Scientific classification
- Kingdom: Plantae
- Clade: Tracheophytes
- Clade: Angiosperms
- Clade: Eudicots
- Clade: Rosids
- Order: Fabales
- Family: Fabaceae
- Subfamily: Caesalpinioideae
- Clade: Mimosoid clade
- Genus: Acacia
- Species: A. fodinalis
- Binomial name: Acacia fodinalis Pedley
- Synonyms: Acacia sp. (Norwich Park J.Martin AQ349851); Racosperma fodinale (Pedley) Pedley;

= Acacia fodinalis =

- Genus: Acacia
- Species: fodinalis
- Authority: Pedley
- Synonyms: Acacia sp. (Norwich Park J.Martin AQ349851), Racosperma fodinale (Pedley) Pedley

Species of legume

Acacia fodinalis is a species of flowering plant in the family Fabaceae and is endemic to central eastern Queensland, Australia. It is a tree with glabrous, reddish branchlets, mostly glabrous, sickle-shaped phyllodes, spikes of golden yellow flowers and linear pods prominently raised over the seeds.

==Description==
Acacia fodinalis is a tree that typically grows to a height of 4–10 m and has glabrous, reddish branchlets that are resinous when young. Its phyllodes are mostly shallowly sickle-shaped, tapered equally at both ends, 85–130 mm long and 8–15 mm wide and glabrous with crowded, parallel veins with two or three main veins, yellow or brownish pulvinus and a prominent gland up to 1 mm above the pulvinus. The flowers are borne in rather open, golden yellow spikes 40–70 mm long on a peduncle mostly 7–10 mm long. Flowering occurs from June to September, and the pods are linear, up to 45 mm long and 2.3–3.0 mm wide, dark brown, glabrous, prominently raised over the seeds and slightly constricted between them. The seeds are light brown, about 3.5 mm long with a yellow, cup-shaped aril.

==Taxonomy==
Acacia fodinalis was first formally described in 1999 by Leslie Pedley in the journal Austrobaileya from specimens collected near the Norwich Park coal mine in 1983. The specific epithet (fodinalis) means 'pertaining to or belonging to a pit or mine', "alluding to the large collieries in the geographic range of the species".

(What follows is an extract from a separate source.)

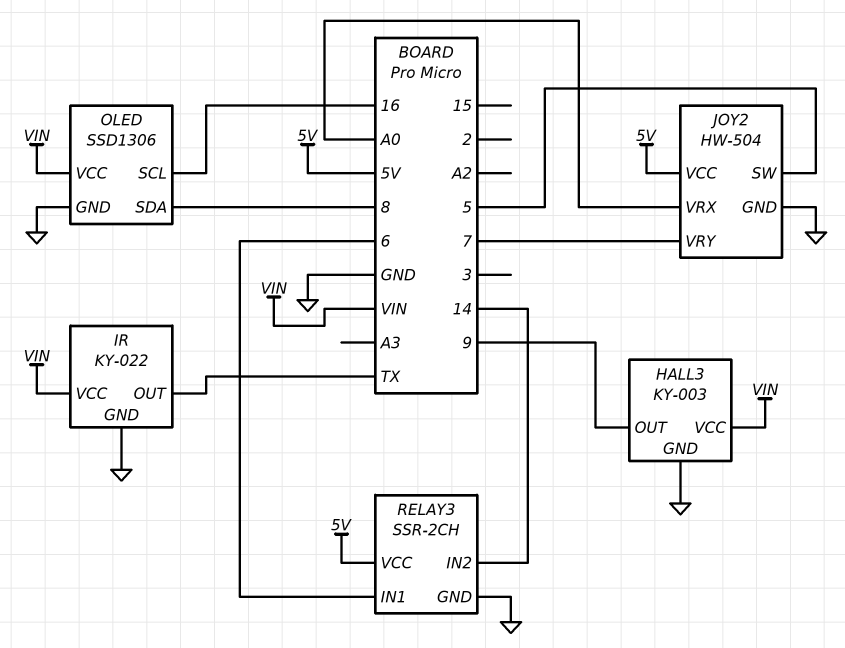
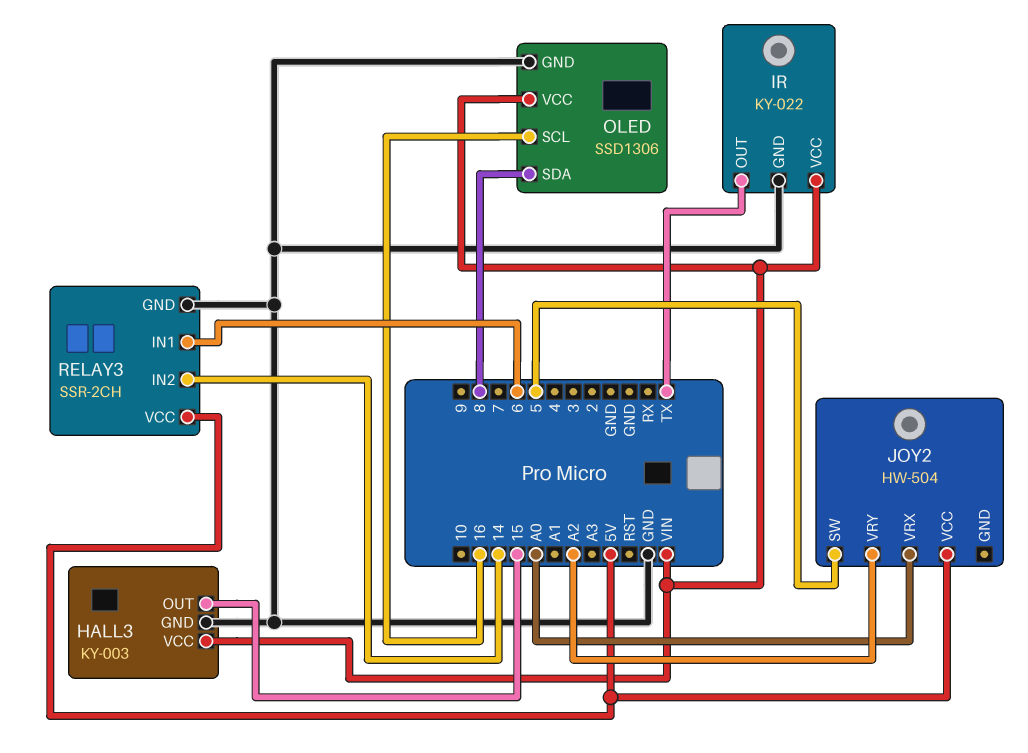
HALL3 pin OUT: 9 -> 15
JOY2 pin GND: GND -> none
JOY2 pin VRY: 7 -> A2

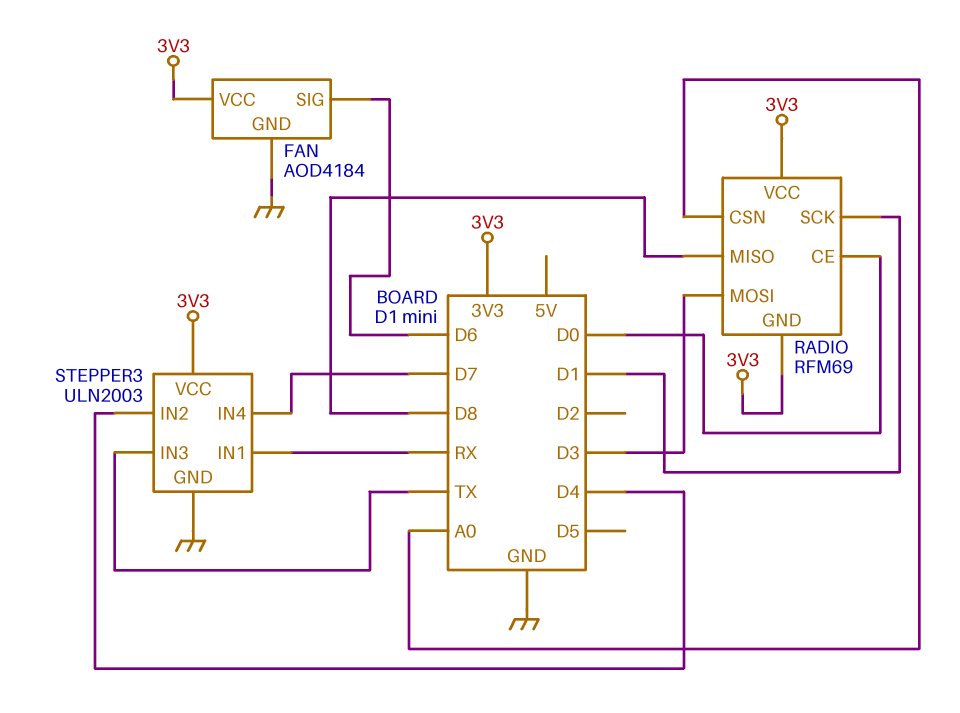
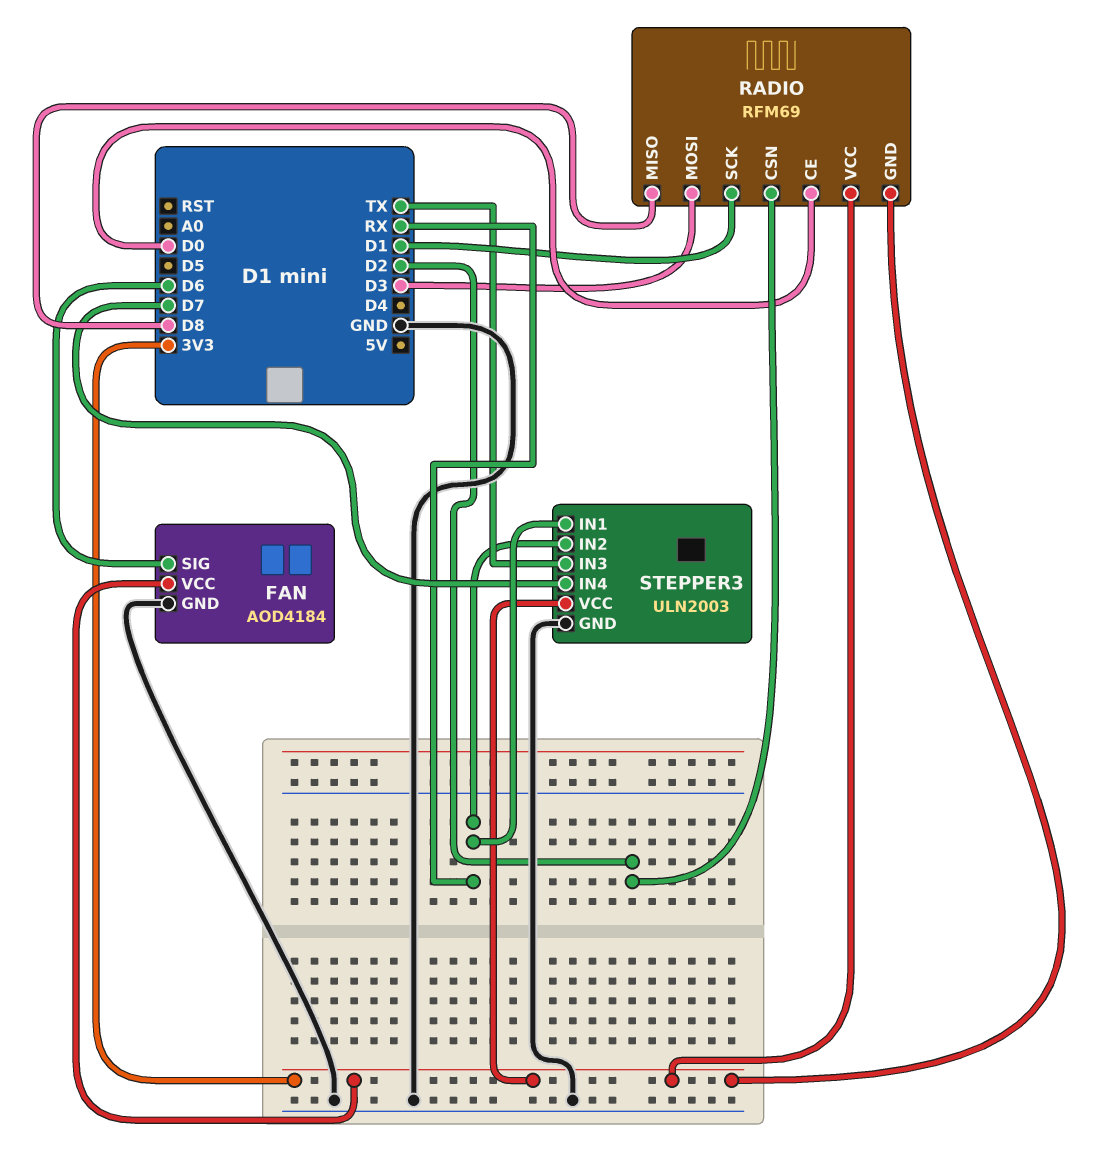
RADIO pin CSN: A0 -> D2
STEPPER3 pin IN2: D4 -> RX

==Distribution and habitat==
This species of wattle is endemic to central eastern Queensland where it is found in the upper portion on the Isaac River watershed and adjacent parts of the Belyando River catchment where it usually grows on floodplains and riverbanks growing in sandy soils in Eucalyptus woodland, usually with Eucalyptus crebra.

==Conservation status==
Acacia fodinalis is listed as of "least concern" under the Queensland Government Nature Conservation Act 1992.